### Task description
In the passage about Trinity Church, rewrite the part that opens with the words "Broadway is particularly" and closes with "(no offense, Midwesterners).", using "side street" in place of "parallel avenue".
## BEGIN Text extract
Broadway is particularly awful, so if I need to get somewhere on that street, I will often double back on a parallel avenue, walk as far up- or downtown as I need to go, then cut back to the main drag. Though this might seem unnecessarily complicated, it’s actually much faster than trying to wade through acres of gawking Midwesterners (no offense, Midwesterners).

On Tuesday, I ventured away from the office to grab some lunch, and on the way back, I walked uptown on Trinity Place. While not completely crowd free, you can actually move along this street faster than a snail’s pace. It runs behind Trinity Church, at a lower elevation than Broadway. A majestic stone wall marks the church’s western extremity, and a beautiful walkway connects it, mysteriously, to a much more modern office building across the street.

As I walked past the stone wall, I noticed one entrance–called Cherub’s Gate–was wide open. I realized that I’d never been to Trinity Church, somehow, and that nothing was stopping me from going now. So I climbed the stairs and found myself on a tiny little green island of the 18th century in the middle of downtown Manhattan, filled with crumbling headstones, most of which are more than 200 years old.
## END Text extract
## BEGIN Data block
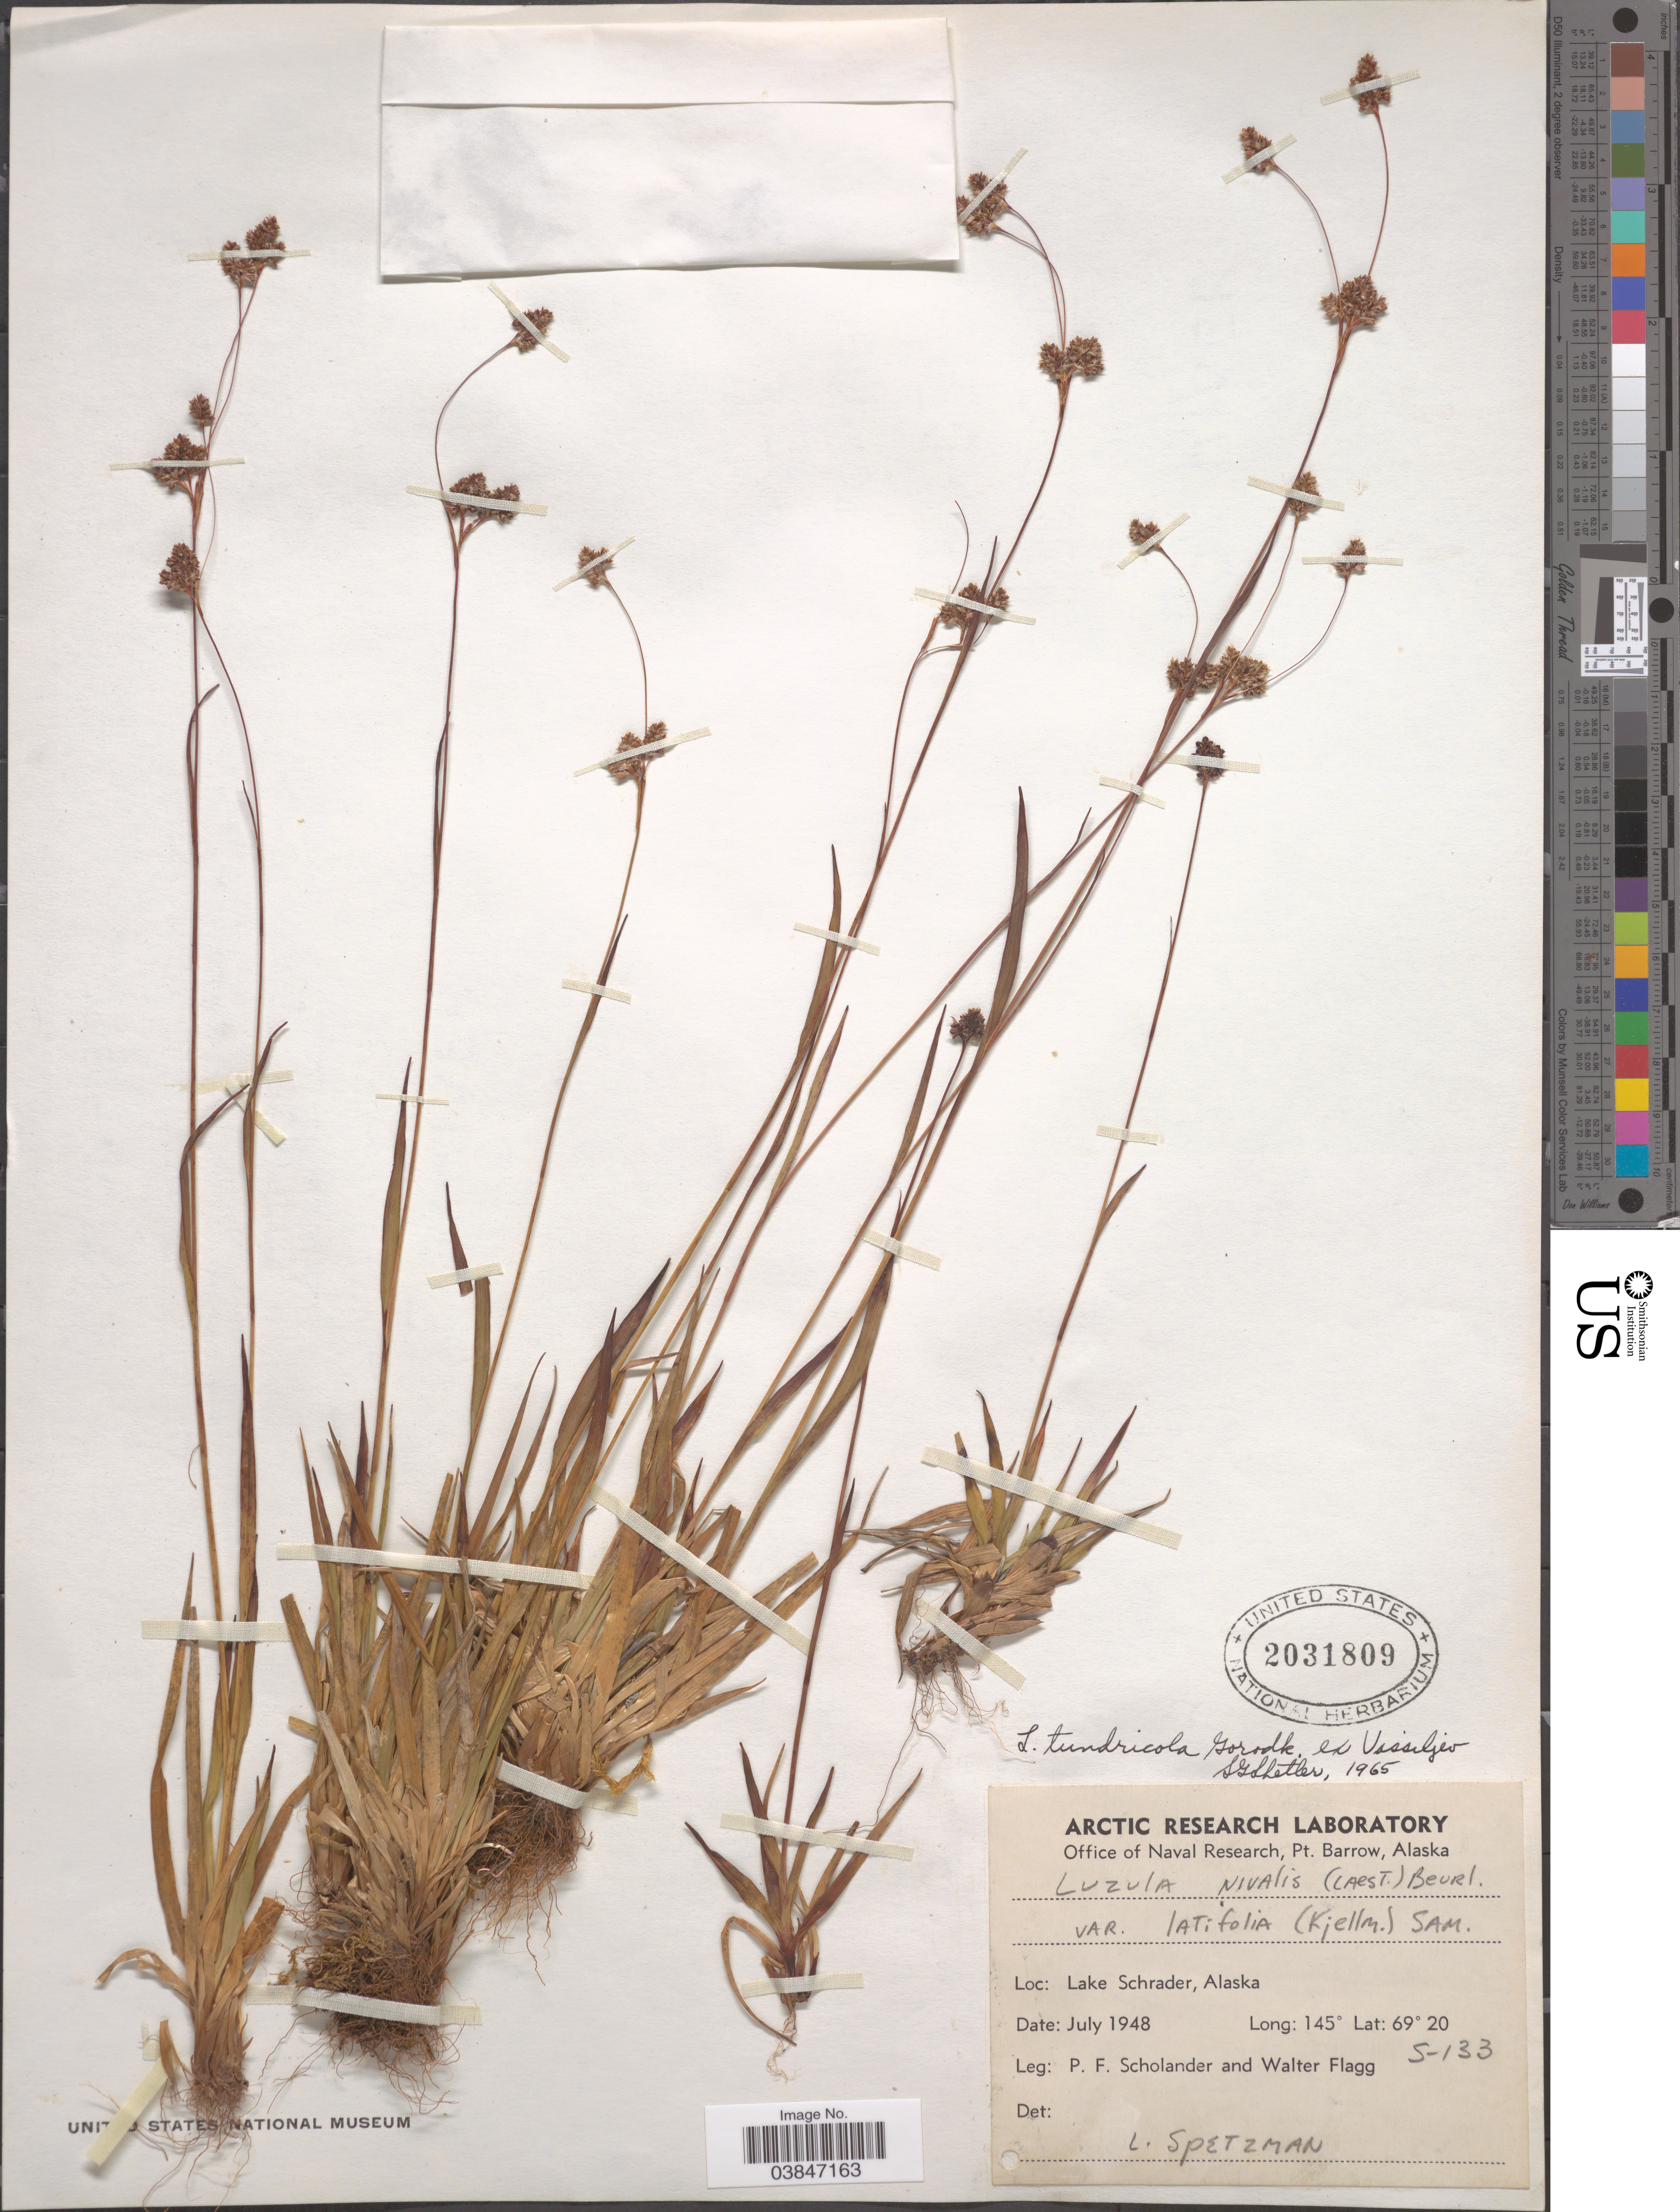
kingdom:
## END Data block
### Task output
Broadway is particularly awful, so if I need to get somewhere on that street, I will often double back on a side street, walk as far up- or downtown as I need to go, then cut back to the main drag. Though this might seem unnecessarily complicated, it’s actually much faster than trying to wade through acres of gawking Midwesterners (no offense, Midwesterners).